> _Work required_
Output exactly the lines below, starting with the line that has "7: (90, 97, 1.15)" and going on through the line that has "32: (113, 173, 0.57)", both included, and no other lines.

Supplied records Start Marker

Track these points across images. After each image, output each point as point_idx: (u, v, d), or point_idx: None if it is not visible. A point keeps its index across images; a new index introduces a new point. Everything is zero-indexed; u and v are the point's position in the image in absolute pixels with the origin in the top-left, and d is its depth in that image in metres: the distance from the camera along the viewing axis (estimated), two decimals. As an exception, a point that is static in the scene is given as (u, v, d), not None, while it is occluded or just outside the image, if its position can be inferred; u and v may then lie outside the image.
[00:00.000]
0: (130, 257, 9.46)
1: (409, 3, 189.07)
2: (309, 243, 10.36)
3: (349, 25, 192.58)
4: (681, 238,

Supplied records End Marker
Supplied records Start Marker

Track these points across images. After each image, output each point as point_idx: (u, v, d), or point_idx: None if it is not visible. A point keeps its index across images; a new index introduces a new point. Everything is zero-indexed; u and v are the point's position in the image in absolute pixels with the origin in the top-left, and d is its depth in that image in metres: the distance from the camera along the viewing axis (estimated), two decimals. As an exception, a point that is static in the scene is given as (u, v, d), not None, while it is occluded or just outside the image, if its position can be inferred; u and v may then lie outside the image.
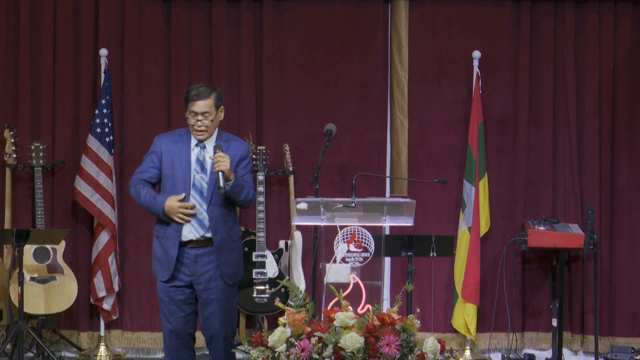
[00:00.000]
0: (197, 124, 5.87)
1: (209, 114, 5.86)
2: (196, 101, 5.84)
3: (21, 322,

Supplied records End Marker
Supplied records Start Marker

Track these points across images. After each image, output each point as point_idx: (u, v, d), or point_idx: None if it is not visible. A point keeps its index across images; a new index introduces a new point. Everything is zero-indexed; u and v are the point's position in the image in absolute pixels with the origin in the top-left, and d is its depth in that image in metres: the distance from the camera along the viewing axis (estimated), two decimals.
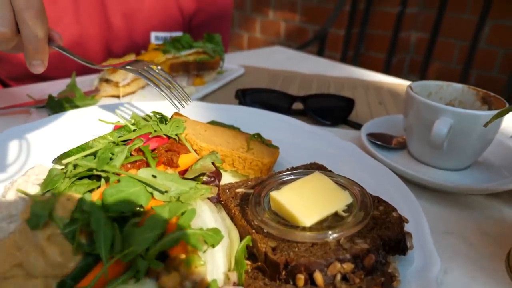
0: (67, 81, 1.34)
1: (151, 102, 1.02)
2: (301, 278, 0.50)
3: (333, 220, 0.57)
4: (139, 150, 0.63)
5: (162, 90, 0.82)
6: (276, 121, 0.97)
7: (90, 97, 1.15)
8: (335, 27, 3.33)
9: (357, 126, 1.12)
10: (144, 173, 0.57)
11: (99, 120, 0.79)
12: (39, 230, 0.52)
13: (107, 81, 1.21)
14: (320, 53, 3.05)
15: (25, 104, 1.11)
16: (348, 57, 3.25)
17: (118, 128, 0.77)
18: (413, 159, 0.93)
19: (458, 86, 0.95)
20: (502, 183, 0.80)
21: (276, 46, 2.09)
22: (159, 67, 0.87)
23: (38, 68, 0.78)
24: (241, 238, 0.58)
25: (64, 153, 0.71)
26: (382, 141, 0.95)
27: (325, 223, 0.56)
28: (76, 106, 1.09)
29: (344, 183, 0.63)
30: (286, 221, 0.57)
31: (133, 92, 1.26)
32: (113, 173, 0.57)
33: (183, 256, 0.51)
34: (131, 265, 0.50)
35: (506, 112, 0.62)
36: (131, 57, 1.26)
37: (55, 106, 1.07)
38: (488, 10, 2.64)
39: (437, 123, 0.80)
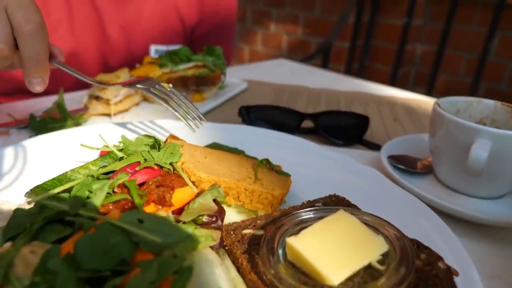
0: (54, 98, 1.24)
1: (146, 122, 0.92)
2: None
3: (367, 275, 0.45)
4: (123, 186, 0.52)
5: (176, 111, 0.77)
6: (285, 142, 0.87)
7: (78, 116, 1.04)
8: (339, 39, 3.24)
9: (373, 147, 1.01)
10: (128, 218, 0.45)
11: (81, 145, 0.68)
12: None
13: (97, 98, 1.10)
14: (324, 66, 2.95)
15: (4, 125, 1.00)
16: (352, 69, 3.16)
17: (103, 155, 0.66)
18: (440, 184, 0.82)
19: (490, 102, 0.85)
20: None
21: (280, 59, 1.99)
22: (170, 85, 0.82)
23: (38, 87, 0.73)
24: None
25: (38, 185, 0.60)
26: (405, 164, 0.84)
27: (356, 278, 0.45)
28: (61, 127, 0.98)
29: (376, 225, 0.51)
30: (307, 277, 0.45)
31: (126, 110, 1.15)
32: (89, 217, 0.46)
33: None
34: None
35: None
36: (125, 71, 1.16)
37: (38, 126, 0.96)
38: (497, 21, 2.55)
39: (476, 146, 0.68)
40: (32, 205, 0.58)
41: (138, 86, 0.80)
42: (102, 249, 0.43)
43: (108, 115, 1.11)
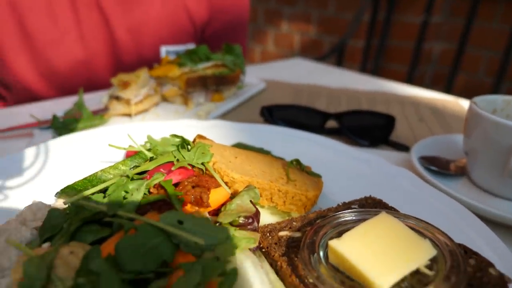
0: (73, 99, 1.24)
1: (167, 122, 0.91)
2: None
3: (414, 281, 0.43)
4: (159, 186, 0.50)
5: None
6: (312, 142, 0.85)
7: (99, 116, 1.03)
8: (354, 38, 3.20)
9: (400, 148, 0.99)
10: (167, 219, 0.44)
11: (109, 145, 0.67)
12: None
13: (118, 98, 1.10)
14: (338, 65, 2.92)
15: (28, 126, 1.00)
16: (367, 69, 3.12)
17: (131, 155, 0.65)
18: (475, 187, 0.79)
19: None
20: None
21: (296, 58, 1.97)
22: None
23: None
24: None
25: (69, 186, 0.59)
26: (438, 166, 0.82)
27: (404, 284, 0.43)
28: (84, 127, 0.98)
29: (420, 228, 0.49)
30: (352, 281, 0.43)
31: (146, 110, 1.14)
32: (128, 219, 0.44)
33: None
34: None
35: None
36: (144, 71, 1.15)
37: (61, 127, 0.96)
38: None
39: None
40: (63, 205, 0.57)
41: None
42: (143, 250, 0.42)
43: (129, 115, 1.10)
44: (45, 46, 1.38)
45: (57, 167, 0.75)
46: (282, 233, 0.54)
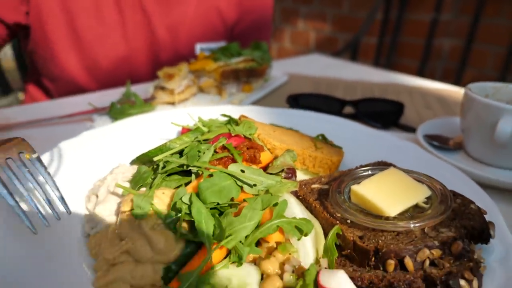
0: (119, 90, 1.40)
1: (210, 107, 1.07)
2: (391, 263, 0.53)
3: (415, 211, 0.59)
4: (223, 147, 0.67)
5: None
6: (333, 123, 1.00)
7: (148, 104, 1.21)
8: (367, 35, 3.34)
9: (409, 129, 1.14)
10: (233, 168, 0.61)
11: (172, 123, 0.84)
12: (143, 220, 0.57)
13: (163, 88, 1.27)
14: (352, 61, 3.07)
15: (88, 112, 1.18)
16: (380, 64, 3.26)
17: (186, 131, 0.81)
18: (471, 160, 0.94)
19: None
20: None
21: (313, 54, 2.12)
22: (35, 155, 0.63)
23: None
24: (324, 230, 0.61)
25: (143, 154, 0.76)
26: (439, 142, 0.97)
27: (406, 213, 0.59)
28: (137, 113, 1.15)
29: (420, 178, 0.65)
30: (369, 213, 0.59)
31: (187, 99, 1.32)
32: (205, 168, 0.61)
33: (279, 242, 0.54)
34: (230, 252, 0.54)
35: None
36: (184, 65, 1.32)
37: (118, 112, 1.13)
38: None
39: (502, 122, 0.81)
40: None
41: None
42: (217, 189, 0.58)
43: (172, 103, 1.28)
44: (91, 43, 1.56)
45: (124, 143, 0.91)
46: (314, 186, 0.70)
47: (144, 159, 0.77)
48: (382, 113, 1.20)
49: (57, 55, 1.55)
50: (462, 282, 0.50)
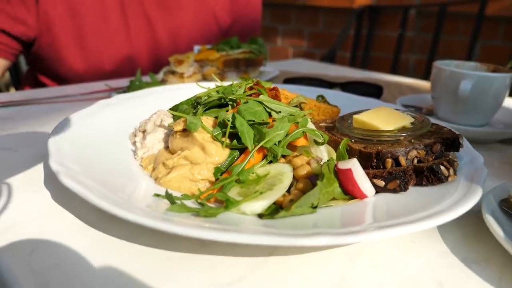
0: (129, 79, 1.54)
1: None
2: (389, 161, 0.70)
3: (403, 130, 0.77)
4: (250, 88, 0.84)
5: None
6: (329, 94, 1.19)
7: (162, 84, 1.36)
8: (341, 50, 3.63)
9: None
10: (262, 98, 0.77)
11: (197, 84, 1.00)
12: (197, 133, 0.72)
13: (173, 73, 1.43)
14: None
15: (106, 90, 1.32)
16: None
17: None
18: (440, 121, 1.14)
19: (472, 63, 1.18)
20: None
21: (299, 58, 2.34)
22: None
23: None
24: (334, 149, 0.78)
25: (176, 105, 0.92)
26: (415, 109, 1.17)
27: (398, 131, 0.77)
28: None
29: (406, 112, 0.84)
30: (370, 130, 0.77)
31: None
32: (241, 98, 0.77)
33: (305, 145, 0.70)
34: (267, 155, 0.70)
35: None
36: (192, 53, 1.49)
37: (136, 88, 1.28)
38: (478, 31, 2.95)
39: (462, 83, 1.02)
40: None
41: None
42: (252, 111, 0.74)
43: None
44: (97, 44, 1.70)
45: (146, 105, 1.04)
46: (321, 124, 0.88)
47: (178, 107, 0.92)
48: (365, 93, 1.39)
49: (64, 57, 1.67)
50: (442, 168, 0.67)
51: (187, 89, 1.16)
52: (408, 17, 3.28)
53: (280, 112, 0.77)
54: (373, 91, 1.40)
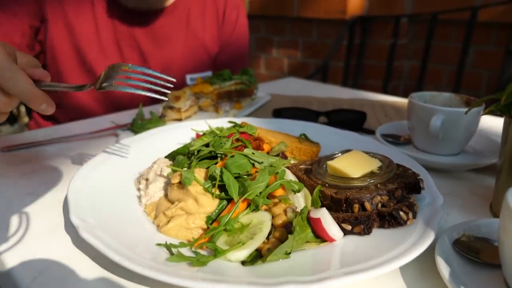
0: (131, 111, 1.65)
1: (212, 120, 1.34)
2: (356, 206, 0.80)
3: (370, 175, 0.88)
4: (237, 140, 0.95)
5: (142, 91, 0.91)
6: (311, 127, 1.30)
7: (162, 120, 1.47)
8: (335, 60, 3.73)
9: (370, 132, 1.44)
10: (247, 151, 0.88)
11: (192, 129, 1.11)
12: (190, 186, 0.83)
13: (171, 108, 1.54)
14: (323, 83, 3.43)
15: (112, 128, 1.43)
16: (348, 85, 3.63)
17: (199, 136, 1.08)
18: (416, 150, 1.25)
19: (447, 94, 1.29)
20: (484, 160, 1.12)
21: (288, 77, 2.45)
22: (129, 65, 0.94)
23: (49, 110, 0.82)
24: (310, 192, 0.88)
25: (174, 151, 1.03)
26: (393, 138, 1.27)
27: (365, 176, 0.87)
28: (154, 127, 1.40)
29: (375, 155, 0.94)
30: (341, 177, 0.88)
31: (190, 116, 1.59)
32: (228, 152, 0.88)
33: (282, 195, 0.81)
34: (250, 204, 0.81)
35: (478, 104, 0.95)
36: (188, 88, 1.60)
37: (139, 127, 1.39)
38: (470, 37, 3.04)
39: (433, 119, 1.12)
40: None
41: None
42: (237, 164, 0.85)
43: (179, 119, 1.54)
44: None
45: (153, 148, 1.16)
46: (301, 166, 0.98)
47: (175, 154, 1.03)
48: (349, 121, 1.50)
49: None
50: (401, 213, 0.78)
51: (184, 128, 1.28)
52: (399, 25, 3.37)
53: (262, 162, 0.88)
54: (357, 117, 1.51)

Supplied records End Marker

> _Result of the exercise_
7: (90, 97, 1.15)
8: (335, 27, 3.33)
9: (357, 126, 1.12)
10: (144, 173, 0.57)
11: (99, 120, 0.79)
12: (39, 230, 0.52)
13: (107, 81, 1.21)
14: (320, 53, 3.05)
15: (25, 104, 1.11)
16: (348, 57, 3.25)
17: (118, 128, 0.77)
18: (413, 159, 0.93)
19: (458, 86, 0.95)
20: (502, 183, 0.80)
21: (276, 46, 2.09)
22: (159, 67, 0.87)
23: (38, 68, 0.78)
24: (241, 238, 0.58)
25: (64, 153, 0.71)
26: (382, 141, 0.95)
27: (325, 223, 0.56)
28: (76, 106, 1.09)
29: (344, 183, 0.63)
30: (286, 221, 0.57)
31: (133, 92, 1.26)
32: (113, 173, 0.57)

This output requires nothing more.